At Los Alamos National Laboratory, Terrones has focused on understanding material behavior under extreme, rapidly evolving conditions by combining experiments, diagnostics, three-dimensional simulations and high-performance computing. His work has supported major experimental efforts using proton radiography (pRad) and the Dual Axis Radiographic Hydrodynamic Test (DARHT) facility, investigating phenomena such as ejecta formation, burn propagation and instability growth relevant to safety and primary physics. He has served in leading physics roles on several high-visibility efforts, contributed to multiple key milestones, and more recently was the Physics Lead for Los Alamos National Laboratory's Phase 1 assessment of a potential new warhead (W93), the laboratory's first such assessment in more than three decades. He currently serves as the W93 Safety Lead during Phase 2.

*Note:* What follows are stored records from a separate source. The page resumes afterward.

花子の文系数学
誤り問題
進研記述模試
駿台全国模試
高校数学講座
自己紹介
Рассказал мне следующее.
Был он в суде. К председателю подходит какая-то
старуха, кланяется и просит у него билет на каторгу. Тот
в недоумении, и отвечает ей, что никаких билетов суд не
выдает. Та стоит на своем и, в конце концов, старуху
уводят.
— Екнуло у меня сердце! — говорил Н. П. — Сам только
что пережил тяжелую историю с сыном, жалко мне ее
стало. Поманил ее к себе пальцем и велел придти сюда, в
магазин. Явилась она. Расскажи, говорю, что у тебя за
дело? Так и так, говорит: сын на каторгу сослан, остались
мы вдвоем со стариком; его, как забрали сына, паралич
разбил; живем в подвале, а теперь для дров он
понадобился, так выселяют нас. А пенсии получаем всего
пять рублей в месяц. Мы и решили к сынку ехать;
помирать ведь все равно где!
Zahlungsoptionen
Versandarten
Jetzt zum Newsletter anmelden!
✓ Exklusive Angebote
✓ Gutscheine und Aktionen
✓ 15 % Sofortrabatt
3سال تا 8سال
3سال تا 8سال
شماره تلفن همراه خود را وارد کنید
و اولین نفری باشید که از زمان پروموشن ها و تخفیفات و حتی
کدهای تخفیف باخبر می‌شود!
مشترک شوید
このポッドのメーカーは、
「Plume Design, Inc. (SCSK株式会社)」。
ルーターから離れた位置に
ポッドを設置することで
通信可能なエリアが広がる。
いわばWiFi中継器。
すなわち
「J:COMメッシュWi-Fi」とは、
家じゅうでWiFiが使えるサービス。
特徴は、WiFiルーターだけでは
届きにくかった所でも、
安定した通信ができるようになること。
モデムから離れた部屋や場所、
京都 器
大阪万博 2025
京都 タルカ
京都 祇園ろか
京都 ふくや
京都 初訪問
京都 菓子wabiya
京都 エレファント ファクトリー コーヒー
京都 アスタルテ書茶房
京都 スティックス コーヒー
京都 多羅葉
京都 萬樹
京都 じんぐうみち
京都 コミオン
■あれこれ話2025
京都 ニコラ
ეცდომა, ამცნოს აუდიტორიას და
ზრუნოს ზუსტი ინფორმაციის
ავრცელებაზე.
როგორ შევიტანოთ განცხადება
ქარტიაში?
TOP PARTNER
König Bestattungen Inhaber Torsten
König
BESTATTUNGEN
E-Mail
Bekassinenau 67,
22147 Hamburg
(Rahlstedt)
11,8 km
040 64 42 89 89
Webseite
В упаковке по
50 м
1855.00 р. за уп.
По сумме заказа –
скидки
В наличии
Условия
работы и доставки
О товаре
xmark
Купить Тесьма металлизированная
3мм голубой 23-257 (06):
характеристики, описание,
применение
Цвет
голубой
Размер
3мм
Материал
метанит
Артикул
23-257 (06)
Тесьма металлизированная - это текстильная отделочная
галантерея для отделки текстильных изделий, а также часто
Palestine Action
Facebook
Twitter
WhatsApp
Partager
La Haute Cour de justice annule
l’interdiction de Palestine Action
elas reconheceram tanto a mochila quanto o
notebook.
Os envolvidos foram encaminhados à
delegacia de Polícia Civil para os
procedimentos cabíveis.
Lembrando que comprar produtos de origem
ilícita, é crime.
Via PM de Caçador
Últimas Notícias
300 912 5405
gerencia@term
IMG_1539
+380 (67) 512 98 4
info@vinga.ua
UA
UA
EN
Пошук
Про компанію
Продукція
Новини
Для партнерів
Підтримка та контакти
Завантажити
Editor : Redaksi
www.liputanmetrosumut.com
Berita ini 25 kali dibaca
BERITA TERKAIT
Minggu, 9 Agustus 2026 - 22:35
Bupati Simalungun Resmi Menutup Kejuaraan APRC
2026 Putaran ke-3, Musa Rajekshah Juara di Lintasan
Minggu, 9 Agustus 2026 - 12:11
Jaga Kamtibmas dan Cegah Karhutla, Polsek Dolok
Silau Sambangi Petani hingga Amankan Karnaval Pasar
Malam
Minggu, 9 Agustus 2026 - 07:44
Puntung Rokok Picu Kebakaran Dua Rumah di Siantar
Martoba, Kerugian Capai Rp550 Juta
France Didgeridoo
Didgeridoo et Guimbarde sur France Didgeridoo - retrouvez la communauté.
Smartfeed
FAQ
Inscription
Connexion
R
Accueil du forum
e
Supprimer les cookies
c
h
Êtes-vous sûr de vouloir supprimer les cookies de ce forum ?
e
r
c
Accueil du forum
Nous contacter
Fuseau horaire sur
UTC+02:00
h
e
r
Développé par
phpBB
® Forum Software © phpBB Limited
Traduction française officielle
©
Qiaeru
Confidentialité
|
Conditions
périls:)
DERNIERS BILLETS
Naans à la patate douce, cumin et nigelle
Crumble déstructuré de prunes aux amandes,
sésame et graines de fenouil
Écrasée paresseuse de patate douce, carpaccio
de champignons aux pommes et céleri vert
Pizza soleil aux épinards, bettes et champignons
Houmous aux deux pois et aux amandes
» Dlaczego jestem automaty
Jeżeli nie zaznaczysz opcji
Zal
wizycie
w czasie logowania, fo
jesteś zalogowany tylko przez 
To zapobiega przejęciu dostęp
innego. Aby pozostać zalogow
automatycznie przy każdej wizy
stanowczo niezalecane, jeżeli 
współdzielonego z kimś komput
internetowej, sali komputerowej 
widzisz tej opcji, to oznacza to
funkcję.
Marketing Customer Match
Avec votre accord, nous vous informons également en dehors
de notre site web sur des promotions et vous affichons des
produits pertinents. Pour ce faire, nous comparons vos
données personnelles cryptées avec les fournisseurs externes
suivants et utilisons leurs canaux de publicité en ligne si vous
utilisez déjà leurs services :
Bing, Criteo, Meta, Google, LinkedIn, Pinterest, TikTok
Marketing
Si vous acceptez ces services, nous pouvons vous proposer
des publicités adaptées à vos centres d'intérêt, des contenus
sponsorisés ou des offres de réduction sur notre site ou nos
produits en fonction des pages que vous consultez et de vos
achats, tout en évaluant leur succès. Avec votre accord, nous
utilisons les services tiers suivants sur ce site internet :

A consistent theme of Terrones's career is building trust in predictive simulations through a repeatable workflow, measure, model, simulate, validate, and predict. This theme anchors his C. F. Chen Memorial Lecture, "From Experiments to Simulations: Understanding the Dynamic Behavior of Metals," which highlights how dynamic-loading experiments and modern diagnostics are used to test and improve multiphysics hydrocodes for reliable prediction.